Dataset entries

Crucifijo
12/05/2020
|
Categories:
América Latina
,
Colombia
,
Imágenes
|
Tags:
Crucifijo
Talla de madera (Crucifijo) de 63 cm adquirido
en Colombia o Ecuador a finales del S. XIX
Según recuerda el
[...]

§ **WHAT YOU ARE ASKED TO DO**
Using the data above, output each line exactly.

§ **TASK OUTPUT**
Crucifijo
12/05/2020
|
Categories:
América Latina
,
Colombia
,
Imágenes
|
Tags:
Crucifijo
Talla de madera (Crucifijo) de 63 cm adquirido
en Colombia o Ecuador a finales del S. XIX
Según recuerda el
[...]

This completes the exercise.